RTO policies are being enforced to reduce staff, data confirms.
Return-to-office mandates are increasingly being enforced across the US to quietly reduce staff without formal layoffs, even as strong employee demand for remote work is being expressed, as reported by Fortune.
By the end of 2025, it is projected that 3 in 10 companies will require employees to work in the office five days a week, based on a survey of 849 managers
Stricter rules are already in effect among large employers, with more than half of Fortune 100 desk workers now fully in-office and companies such as Microsoft introducing requirements of at least three days per week in the office.
The Federal Reserve’s Beige Book has also reported that return-to-office requirements are being applied as a means of reducing headcount, with employee departures in some US districts specifically described as being “encouraged.”
The Federal Reserve Beige Book, published eight times a year, compiles anecdotal insights on business activity across US districts from bank officials, business leaders, and economists.
Despite these measures, surveys indicate that nearly half of employees would leave their jobs if remote work were eliminated, reflecting the persistent divide between employer strategies and worker preferences.
The Difficult Reality for Workers Who Quit
Resignations in response to return-to-office mandates are sometimes framed as a strong reaction to corporate decisions.
Evidence, however, indicates that voluntary departures often align with organizational objectives and may expose workers to unfavorable job market conditions.
As such, the white-collar job market has been described as “increasingly frozen,” limiting the opportunities available to workers who leave their positions due to commuting requirements.
While the professional job market has slowed, growth has been recorded in other sectors.
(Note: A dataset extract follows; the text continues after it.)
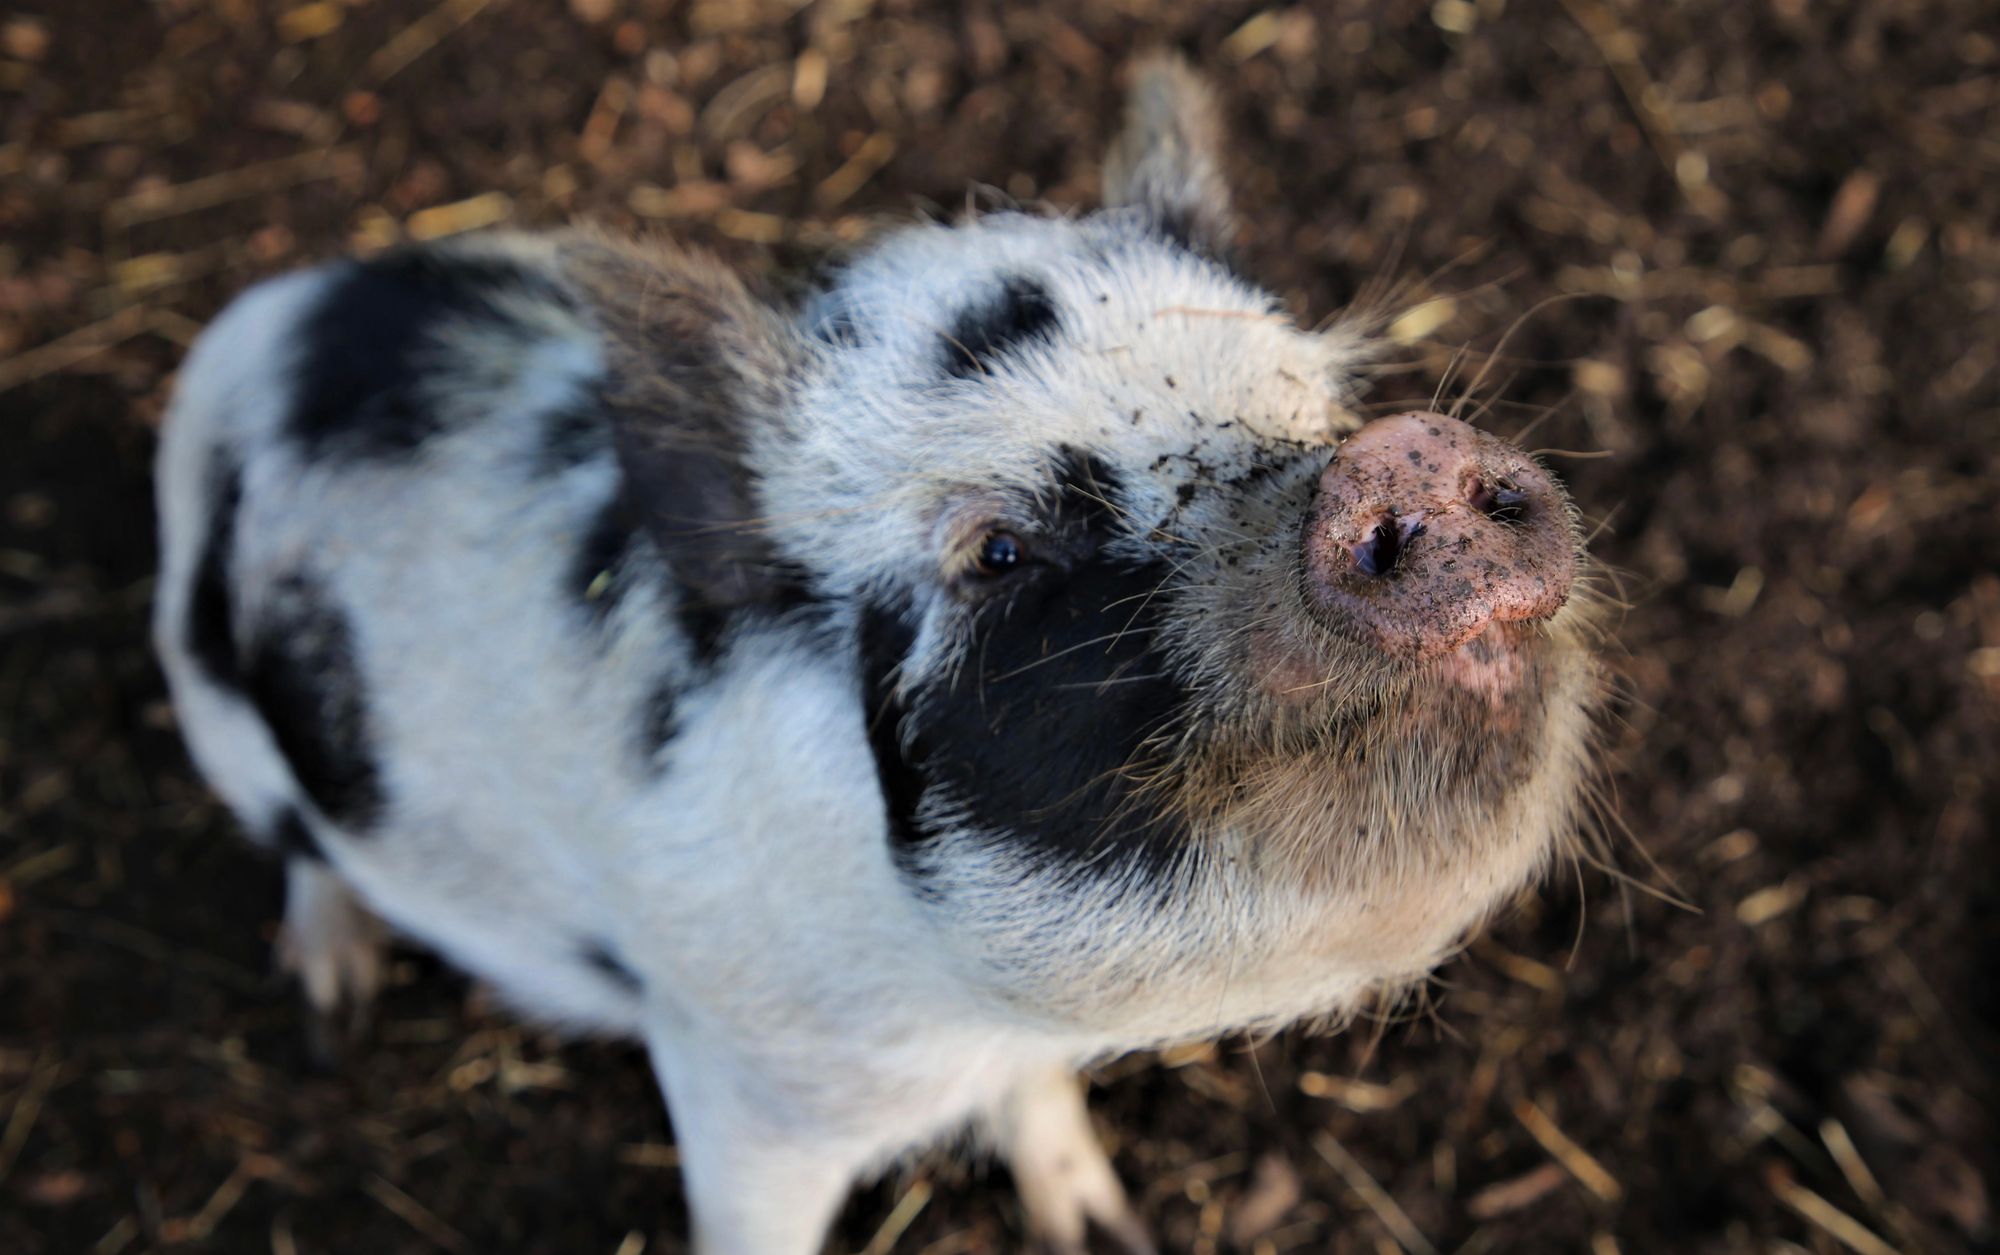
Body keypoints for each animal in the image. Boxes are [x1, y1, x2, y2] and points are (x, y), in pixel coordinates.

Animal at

Most new jobs are in healthcare and hospitality, where demand for in-person services is growing.
Within hospitality, non-degree earners such as bartenders and baristas have experienced higher wage growth than office workers, driven by the post-pandemic surge in demand for in-person experiences.
Return-to-Office Mandates Show Persistent Patterns from 2024
Similar tactics had already been documented in 2024, when surveys showed that resignations were not only anticipated but, in some cases, intentionally triggered through in-office requirements.
As such, a survey of more than 1,500 US managers reported that a quarter of C-suite executives expected voluntary turnover after the implementation of RTO policies, while one in five HR professionals admitted that these requirements were designed to encourage staff departures.
Inconsistencies in executive behavior were also recorded, as flexible arrangements were widely adopted at the top, with 93% of CEOs reported as not working in the office full-time and some even joining in-person meetings remotely.
Resistance among employees was likewise documented, with one in five workers reported to be ignoring office requirements despite repeated reminders and directives.